America, Please Stop the Terror
By Omnia Mounir
A suspect or a victim?
7 seconds…. It took only 7 seconds for a policemen to shoot an unarmed black man twenty times in his grandparents' backyard in Sacramento, California. The violations against black citizens in the US are in a rising crisis since 2013.
Footage from a policeman's body camera and an overhead helicopter were released where the said suspect was being approached by a group of police officers. Two of the officers shouted for the man to show his hands clearly, then he was shot 20 times in a row only in 7 seconds, to find-out later that the suspect was only holding a white cellphone in his hand without any traces of an alleged firearm after inspecting the scene.
Even before the shooting went down, the body camera footage shows that one of the officers has suggested to advance the victim with a non-lethal weapon at first, but was fast cut-off with the gun firing. One of the officers also said that they couldn’t see his left hand.
The officers awaited the back-up even after the suspect has clearly collapsed on the ground with his iPhone beside his head as shown by the overhead helicopter footage. The victim was handcuffed after the arrival of back-up and a CPR routine was undertaken by the officers.
The police department later informed the victim’s family and commented that the suspect advanced toward the officers holding an object extended in front of him, the officers thought that he was pointing a handgun and didn’t release his identity to the public.
With this weak statement the victim’s family and fiance identified him as “Stephon Alonzo Clark”, 22 year old black male and father of two; 1 and 3 years old.
The department also didn’t mention any information about the investigations or how many times the victim was shot.

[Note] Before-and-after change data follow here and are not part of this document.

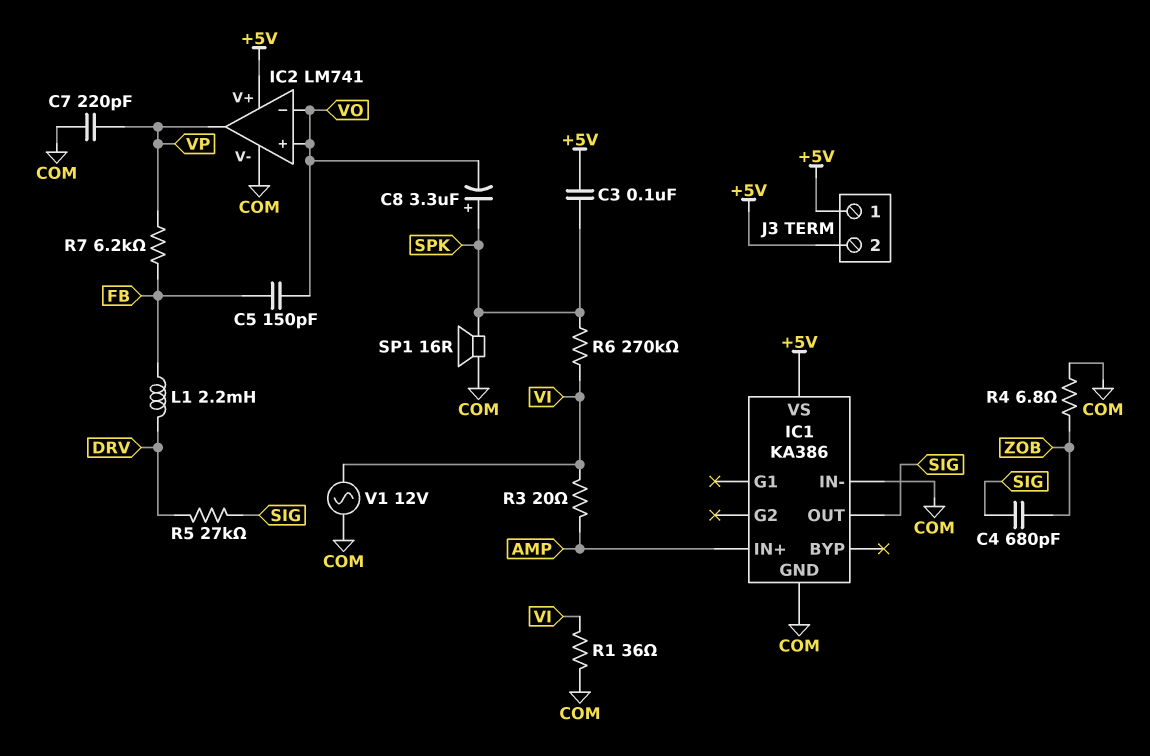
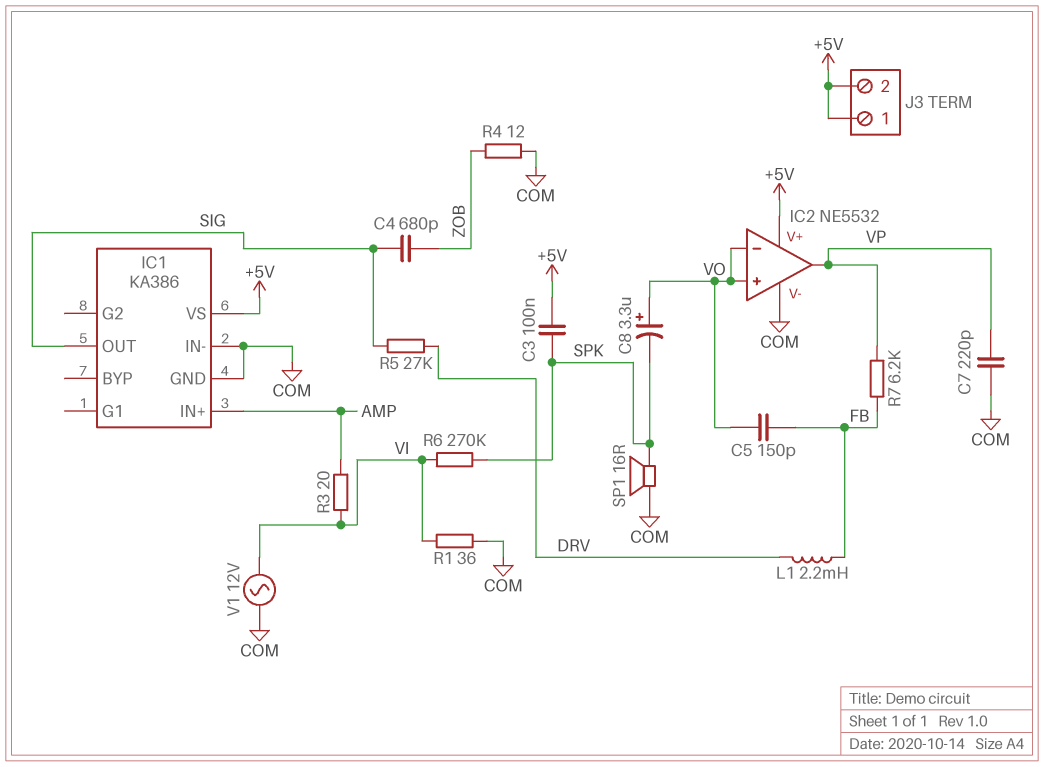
C8: 3.3uF (plus SPK, minus VO) -> 3.3uF (plus VO, minus SPK)
IC2: LM741 -> NE5532
R4: 6.8 (COM, ZOB) -> 12 (COM, ZOB)

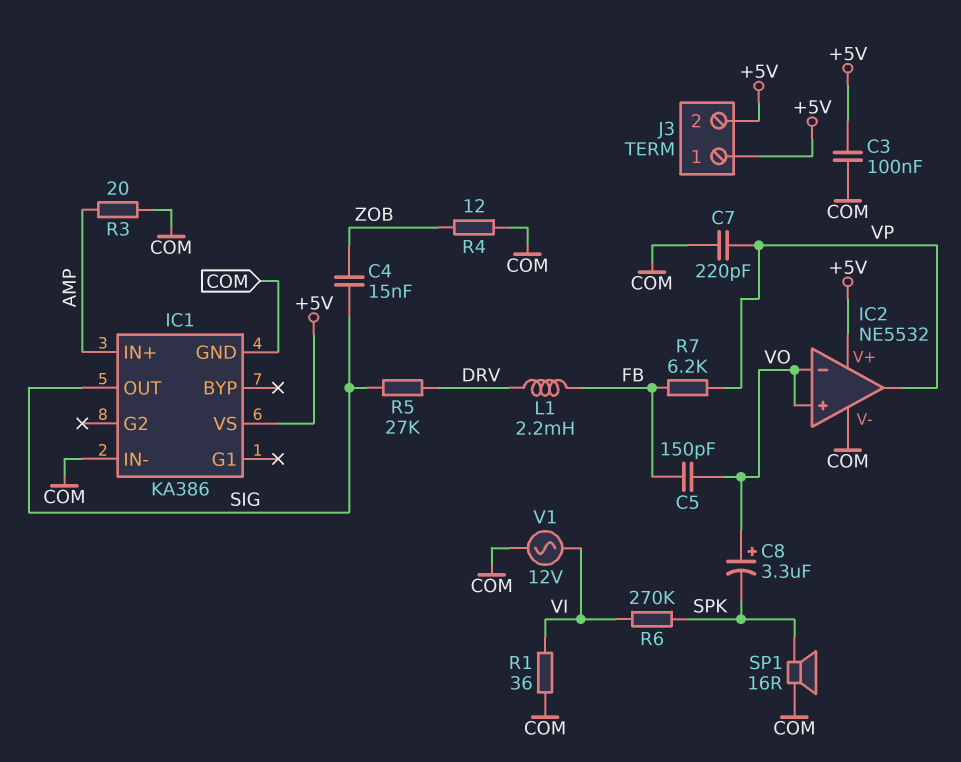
C3: 100nF (+5V, SPK) -> 100nF (+5V, COM)
C4: 680pF (SIG, ZOB) -> 15nF (SIG, ZOB)
R3: 20 (AMP, VI) -> 20 (AMP, COM)

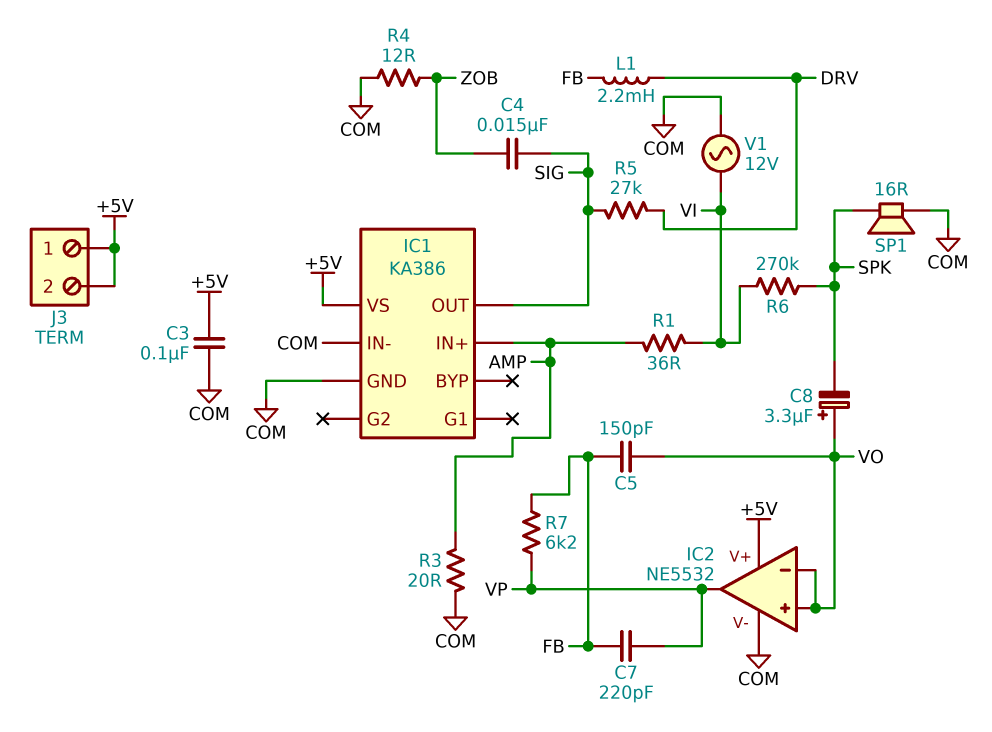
C7: 220pF (COM, VP) -> 220pF (FB, VP)
R1: 36 (COM, VI) -> 36 (AMP, VI)

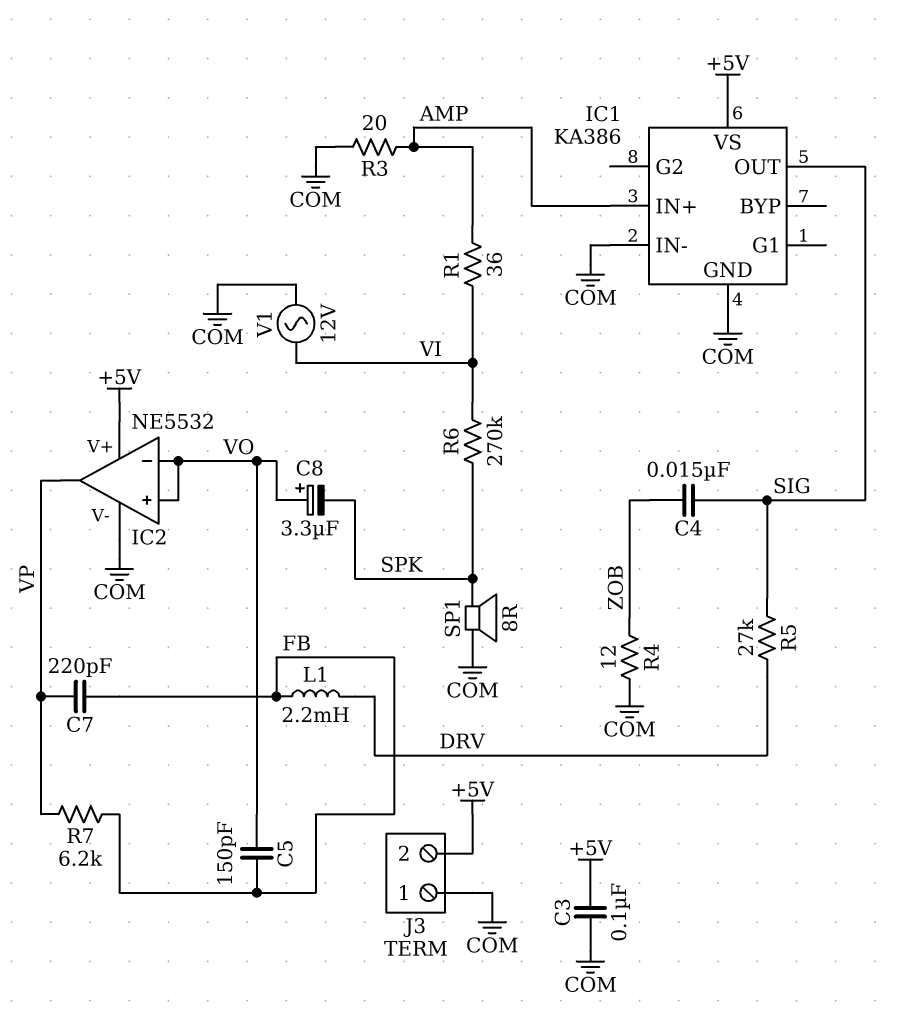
J3 pin 1: +5V -> COM
SP1: speaker 16R (COM, SPK) -> speaker 8R (COM, SPK)

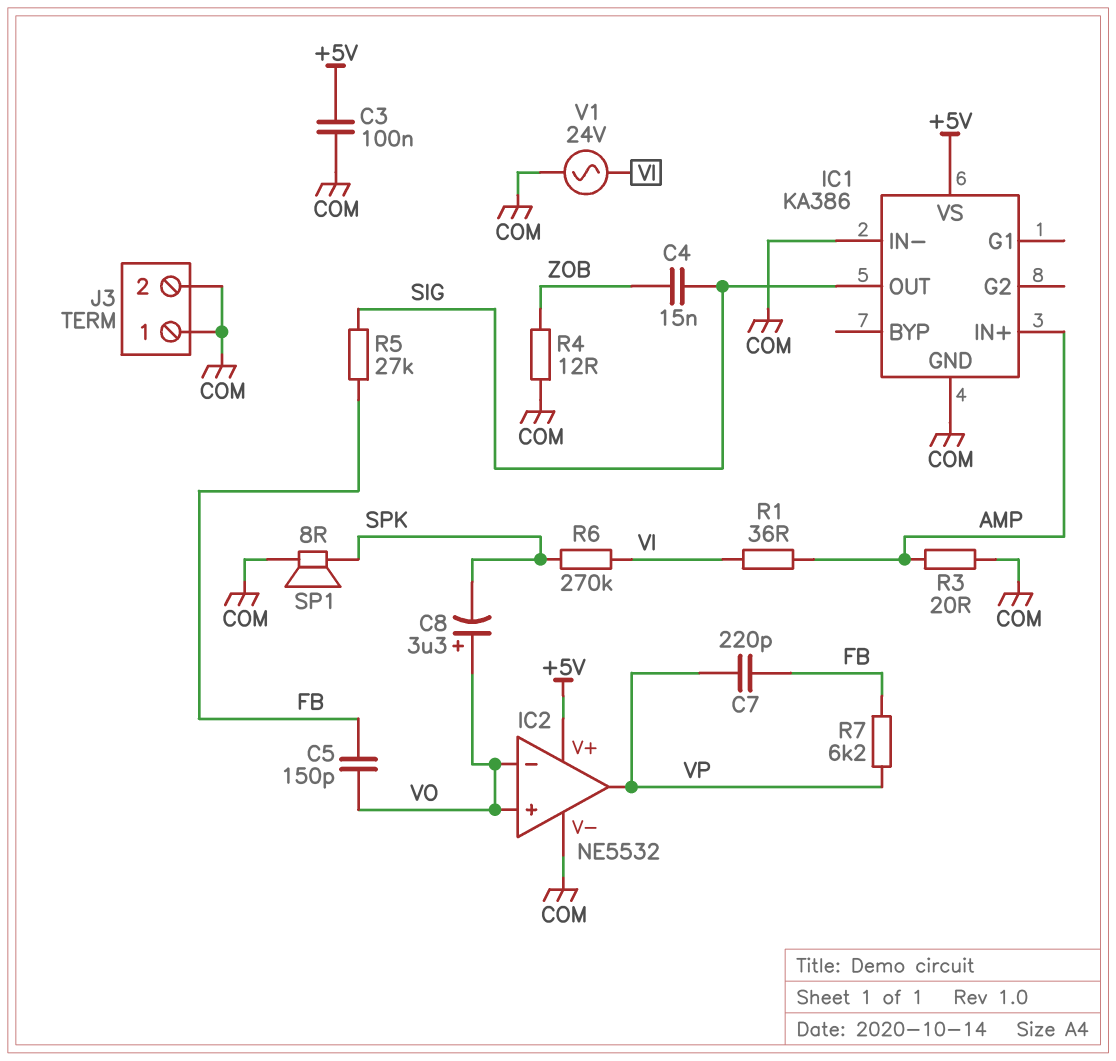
J3 pin 2: +5V -> COM
L1: 2.2mH (DRV, FB) -> none
R5: 27k (DRV, SIG) -> 27k (FB, SIG)
V1: AC 12V (COM, VI) -> AC 24V (COM, VI)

The department also alleges that the victim has been breaking into several houses in the neighbourhood, but these accusations weren’t confirmed. Mayor Darell Steinberg has declared that the investigations will continue and must be completed before discussing the protocols of law enforcement and emergency aids.

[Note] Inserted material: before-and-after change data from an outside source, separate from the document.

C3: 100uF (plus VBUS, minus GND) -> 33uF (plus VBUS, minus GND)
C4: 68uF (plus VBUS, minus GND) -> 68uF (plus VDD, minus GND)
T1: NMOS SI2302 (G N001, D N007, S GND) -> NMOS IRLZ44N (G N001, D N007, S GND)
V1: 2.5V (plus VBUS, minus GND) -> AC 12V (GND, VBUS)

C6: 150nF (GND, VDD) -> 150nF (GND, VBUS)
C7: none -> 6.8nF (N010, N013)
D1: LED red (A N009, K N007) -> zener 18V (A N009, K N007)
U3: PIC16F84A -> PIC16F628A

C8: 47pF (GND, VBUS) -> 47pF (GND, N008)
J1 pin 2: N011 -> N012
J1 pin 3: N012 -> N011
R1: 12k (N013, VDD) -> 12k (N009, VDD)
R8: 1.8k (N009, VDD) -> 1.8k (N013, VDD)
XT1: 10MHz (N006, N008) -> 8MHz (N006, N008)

The incident provoked the “Black Lives Matter” movement in Sacramento as it called it “a police murder” and the activists all around the world are hoping for the investigation’s final decision.

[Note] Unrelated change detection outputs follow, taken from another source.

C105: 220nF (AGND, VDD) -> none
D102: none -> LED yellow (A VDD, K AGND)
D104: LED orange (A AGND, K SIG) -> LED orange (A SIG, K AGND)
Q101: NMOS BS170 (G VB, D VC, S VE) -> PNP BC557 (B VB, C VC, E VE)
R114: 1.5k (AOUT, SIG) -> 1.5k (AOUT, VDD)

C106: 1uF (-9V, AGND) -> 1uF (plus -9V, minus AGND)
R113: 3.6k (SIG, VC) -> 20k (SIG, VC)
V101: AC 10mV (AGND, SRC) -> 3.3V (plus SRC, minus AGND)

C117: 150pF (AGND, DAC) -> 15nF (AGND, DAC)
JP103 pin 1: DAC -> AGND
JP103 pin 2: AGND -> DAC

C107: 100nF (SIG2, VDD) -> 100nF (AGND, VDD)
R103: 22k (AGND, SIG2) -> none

Taking us back to 2014 and the case of Chicago police department officer Jason Van Dyke who was charged with killing a 17 year old black teenager by shooting him 16 times. The former incident raises an important inquiry: Will Alonzo Clark get a fair trial? Will the judge’s decision be pressured and motivated by the media and activists as the leader attorney of the Van Dyke case claimed in the former case?
Here comes a message from not just the US citizens but from the whole world, if the system doesn’t want terrorists or racists then it must stop making them. It’s hard to believe that the victims’ families, children and friends won’t walk around with such an increasing grudge for the system. This also begs the following question: Does law enforcement training obligates police officers to act in a split-second and end the life of a suspect over unconfirmed suspicions!?
Police murders and unfair investigations destroy not only families, but also communities and as it took only a few seconds to end a life and watch the blood turn from red to grey on his skin. It won’t take more to end countries with the corruption and baseness of protocols performances, therefore a fair assessment of the enforcement protocols execution and facilities and police shooting must be carried-out now and on the long-run.
My dear reader, we’re all victims of a system, no matter how, where, or when we live.